* [YOUR TASK] When you retype the data, keep every word exactly and include none of the pictures.

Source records
————

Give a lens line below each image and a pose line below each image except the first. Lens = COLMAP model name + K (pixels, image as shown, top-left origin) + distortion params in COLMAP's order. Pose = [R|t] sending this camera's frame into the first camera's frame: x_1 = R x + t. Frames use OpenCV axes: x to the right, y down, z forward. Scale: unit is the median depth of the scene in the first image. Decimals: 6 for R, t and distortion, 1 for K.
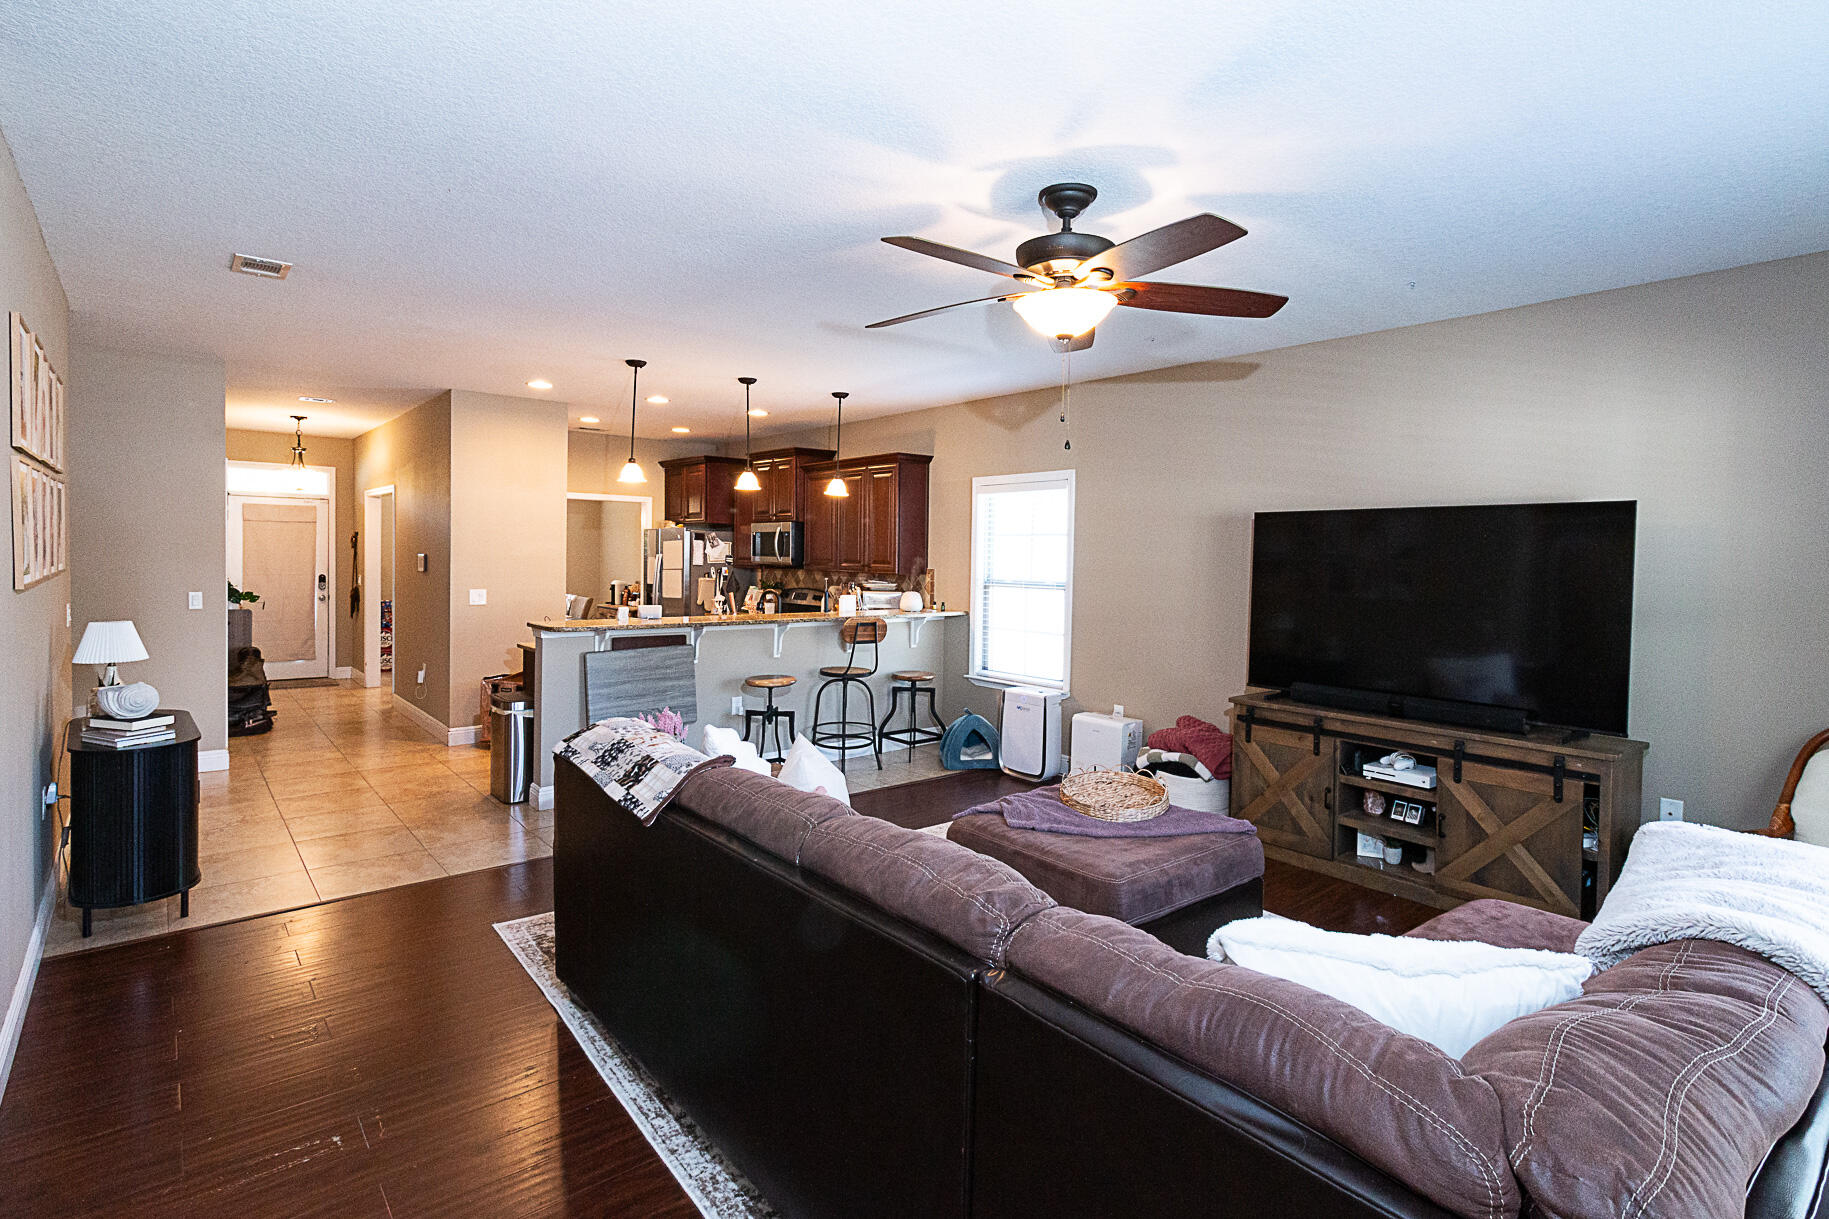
lens RADIAL K [[895.9, 0, 915.1], [0, 895.9, 580.7], [0, 0, 1]] dist [0.010603, 0.000024]
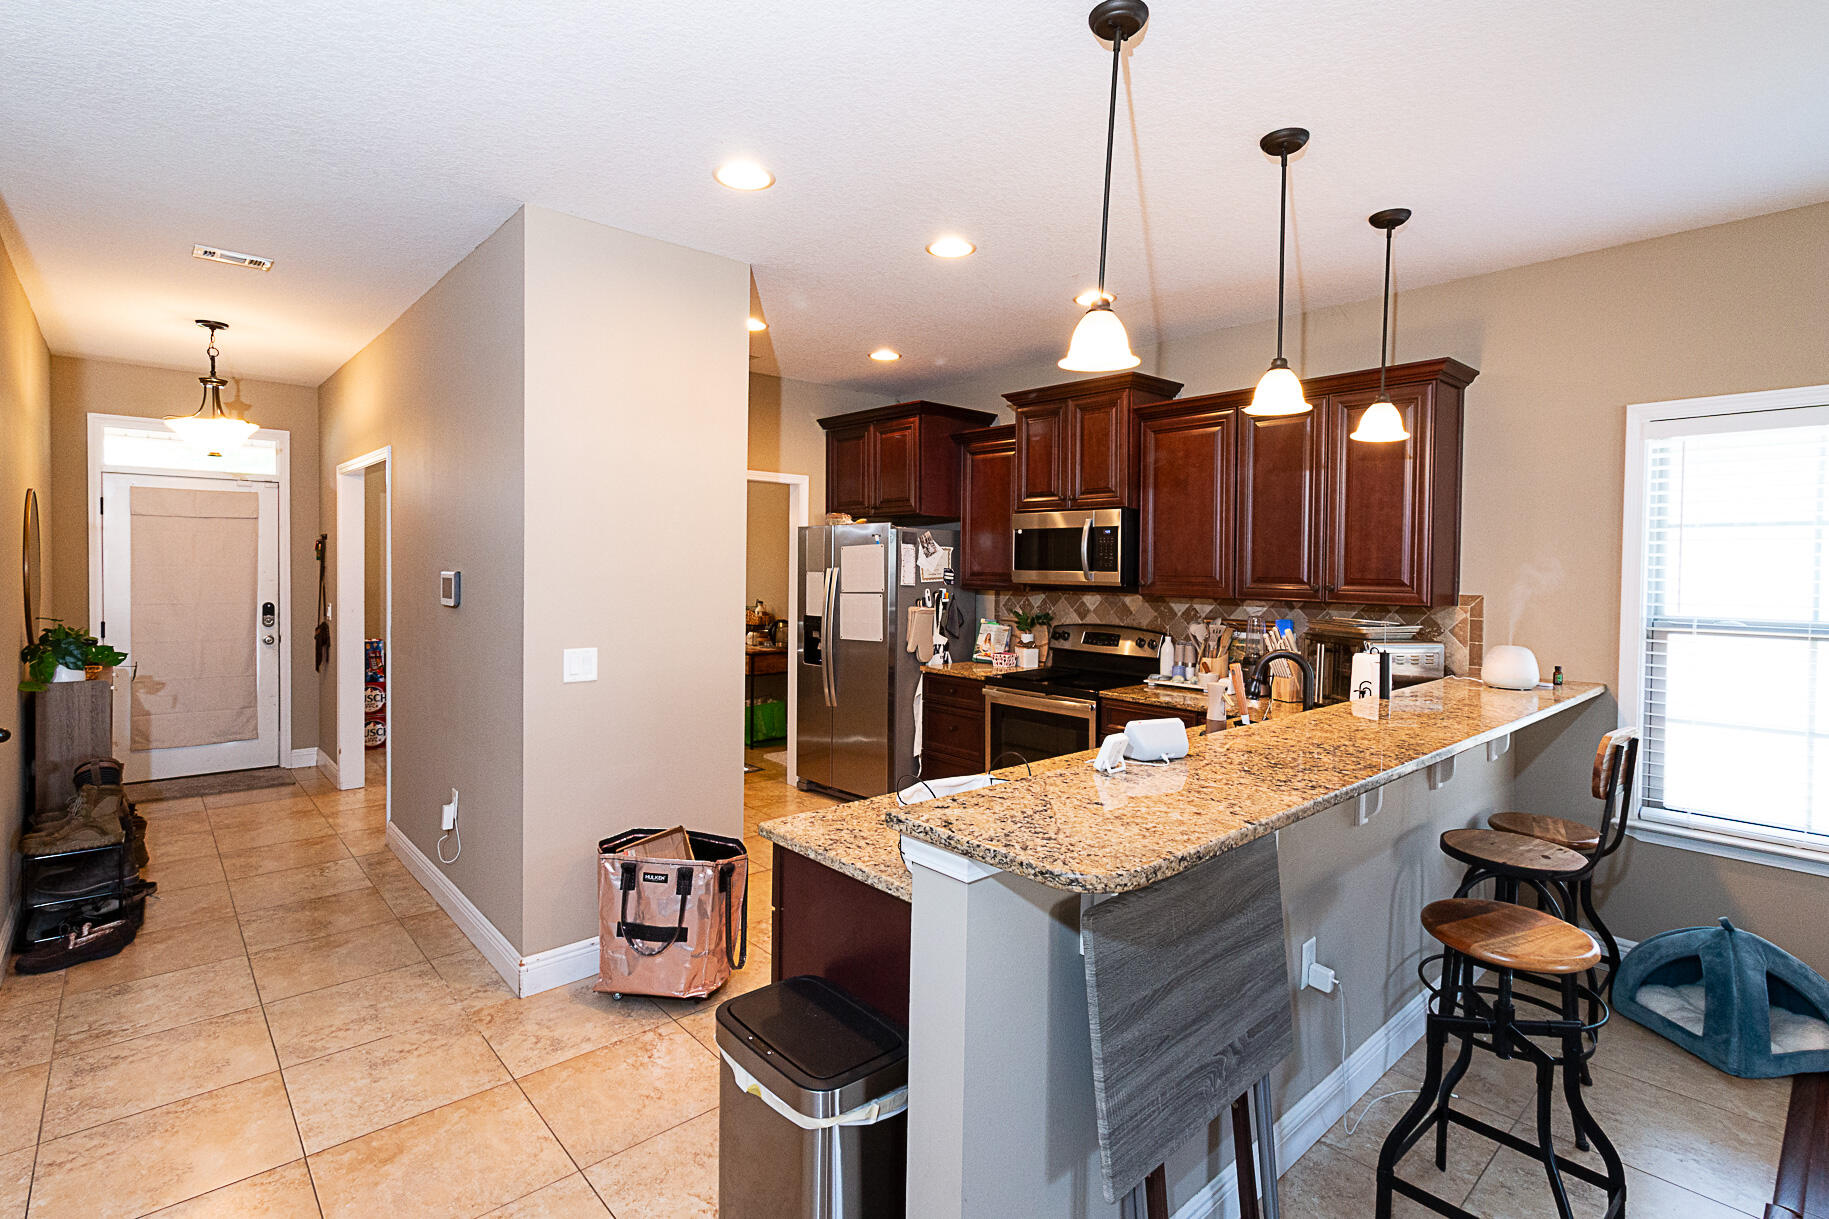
lens RADIAL K [[862.1, 0, 919.3], [0, 862.1, 584.2], [0, 0, 1]] dist [0.010285, 0.000003]
pose [[0.999344, -0.005706, 0.035756, -0.255523], [0.005907, 0.999967, -0.005529, -0.015215], [-0.035724, 0.005737, 0.999345, 0.426742]]
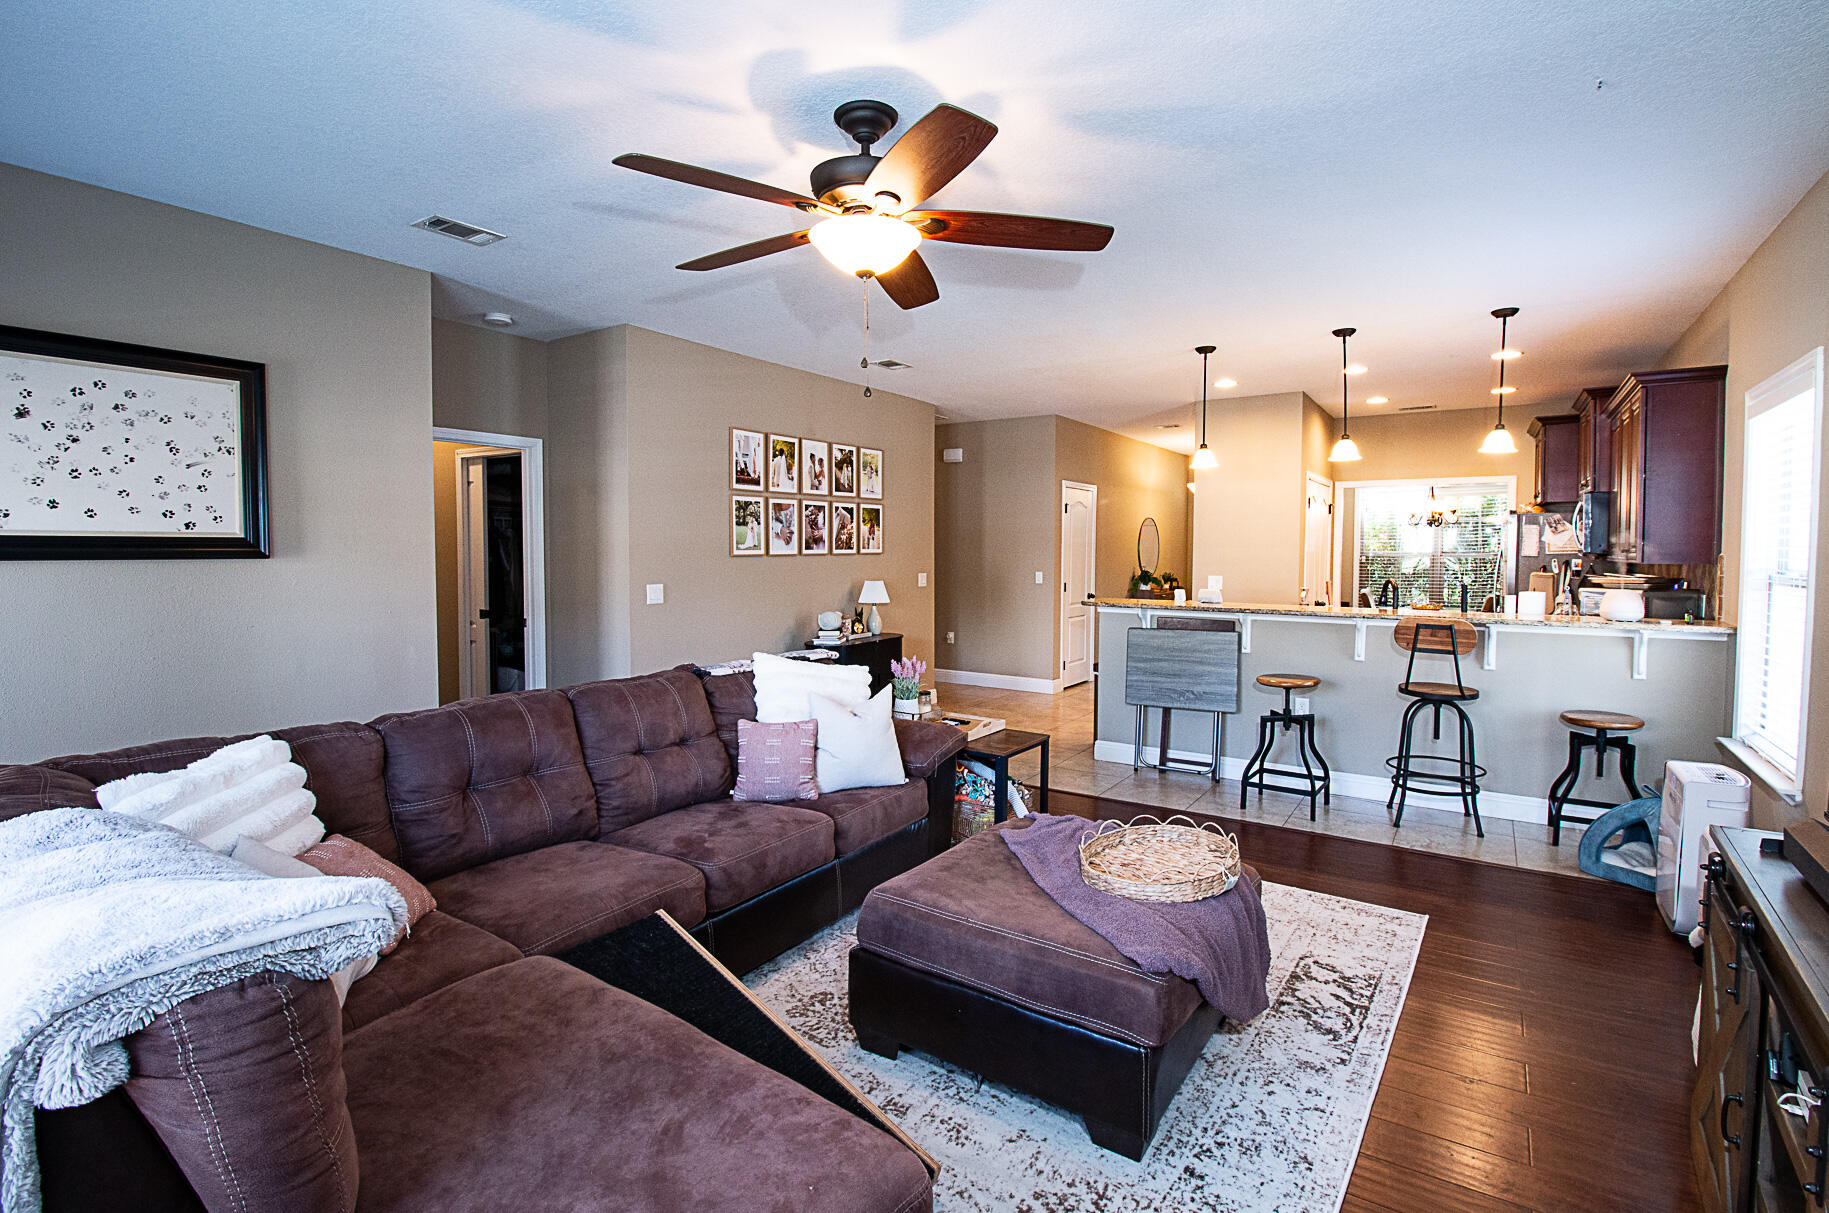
lens RADIAL K [[862.1, 0, 919.3], [0, 862.1, 581.2], [0, 0, 1]] dist [0.010285, 0.000003]
pose [[0.271790, 0.022714, -0.962089, 0.347761], [-0.029365, 0.999452, 0.015301, 0.008685], [0.961909, 0.024093, 0.272308, 0.275536]]
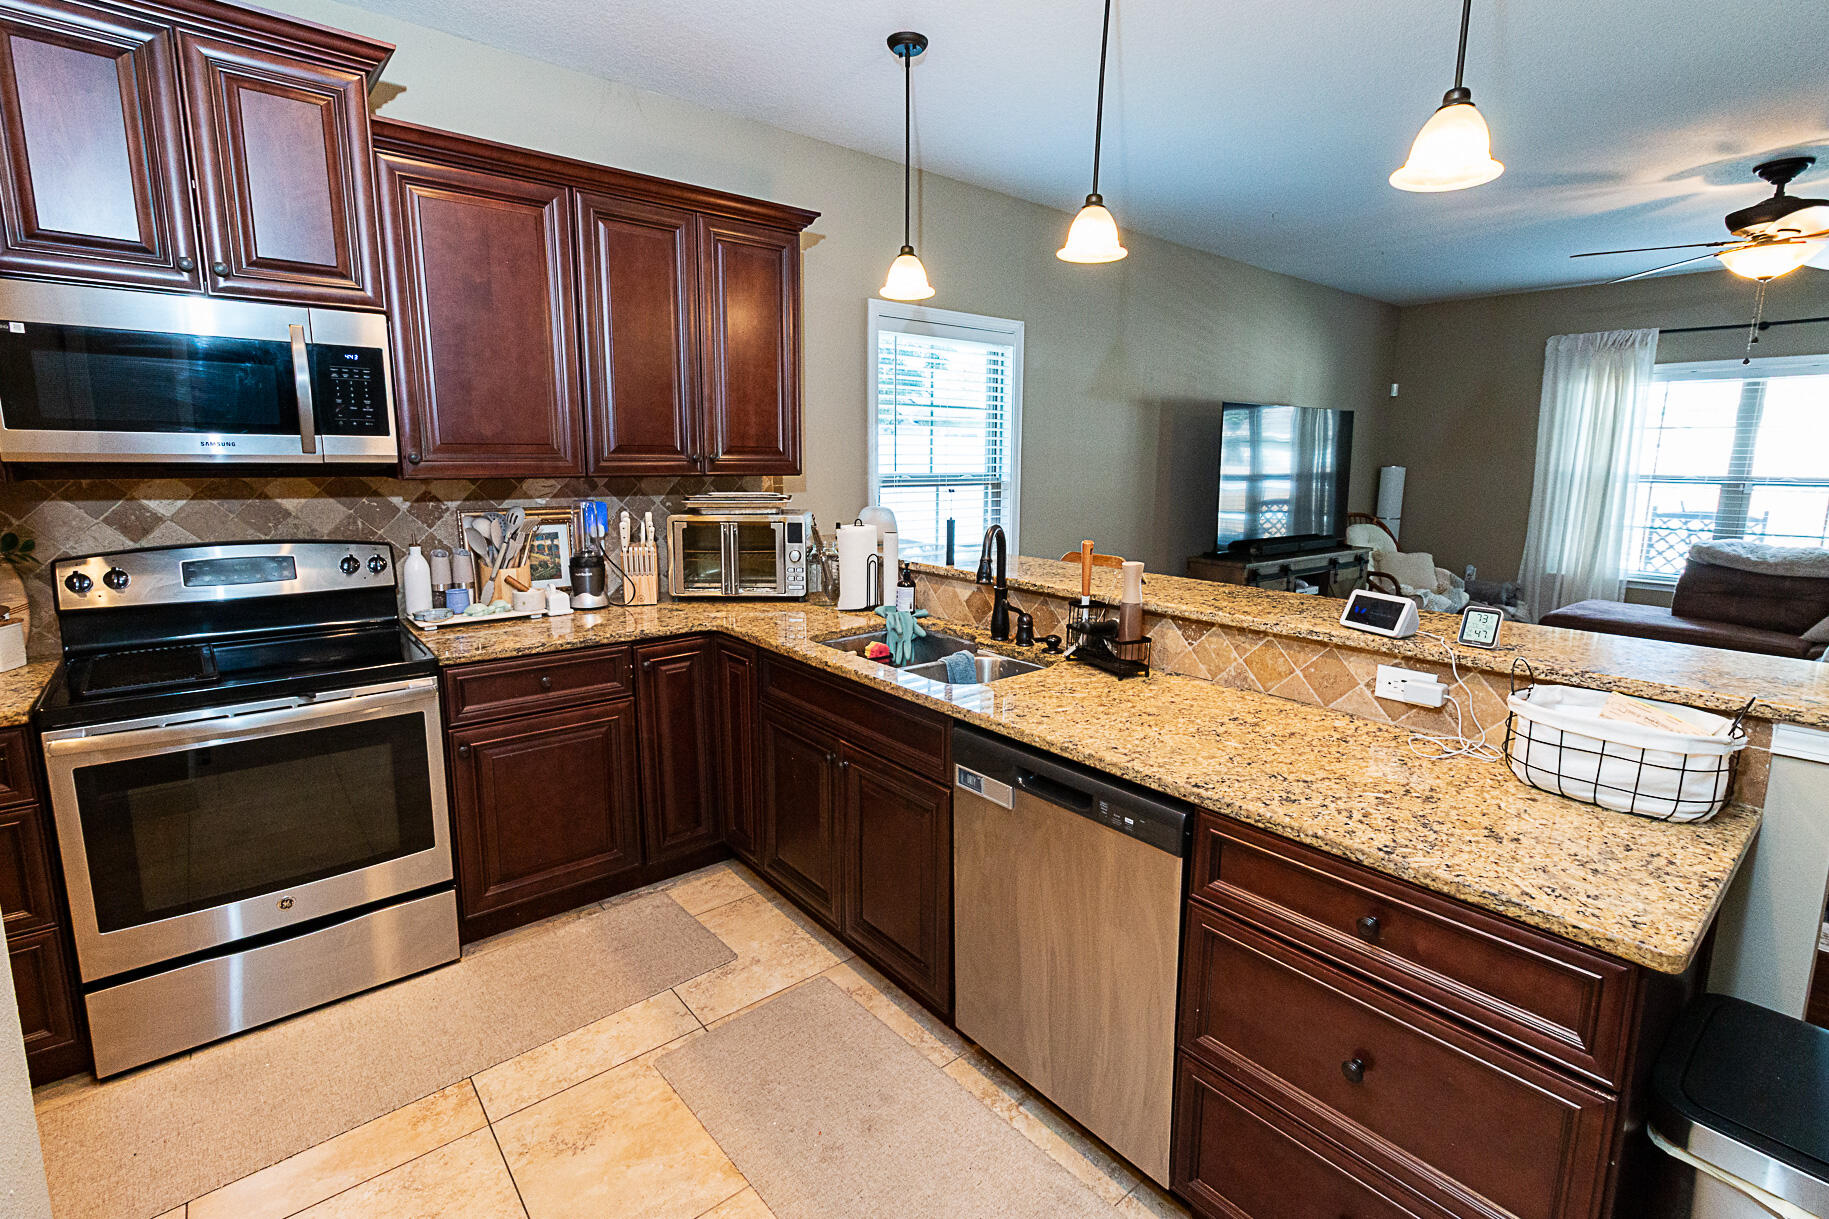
lens RADIAL K [[862.1, 0, 919.3], [0, 862.1, 584.2], [0, 0, 1]] dist [0.010285, 0.000003]
pose [[0.010700, -0.167806, 0.985762, -0.390959], [0.018422, 0.985684, 0.167593, -0.021073], [-0.999773, 0.016367, 0.013638, 0.744527]]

————

* [YOUR SOLUTION]
Give a lens line below each image and a pose line below each image except the first. Lens = COLMAP model name + K (pixels, image as shown, top-left origin) + distortion params in COLMAP's order. Pose = [R|t] sending this camera's frame into the first camera's frame: x_1 = R x + t. Frames use OpenCV axes: x to the right, y down, z forward. Scale: unit is the median depth of the scene in the first image. Decimals: 6 for R, t and distortion, 1 for K.
lens RADIAL K [[895.9, 0, 915.1], [0, 895.9, 580.7], [0, 0, 1]] dist [0.010603, 0.000024]
lens RADIAL K [[862.1, 0, 919.3], [0, 862.1, 584.2], [0, 0, 1]] dist [0.010285, 0.000003]
pose [[0.999344, -0.005706, 0.035756, -0.255523], [0.005907, 0.999967, -0.005529, -0.015215], [-0.035724, 0.005737, 0.999345, 0.426742]]
lens RADIAL K [[862.1, 0, 919.3], [0, 862.1, 581.2], [0, 0, 1]] dist [0.010285, 0.000003]
pose [[0.271790, 0.022714, -0.962089, 0.347761], [-0.029365, 0.999452, 0.015301, 0.008685], [0.961909, 0.024093, 0.272308, 0.275536]]
lens RADIAL K [[862.1, 0, 919.3], [0, 862.1, 584.2], [0, 0, 1]] dist [0.010285, 0.000003]
pose [[0.010700, -0.167806, 0.985762, -0.390959], [0.018422, 0.985684, 0.167593, -0.021073], [-0.999773, 0.016367, 0.013638, 0.744527]]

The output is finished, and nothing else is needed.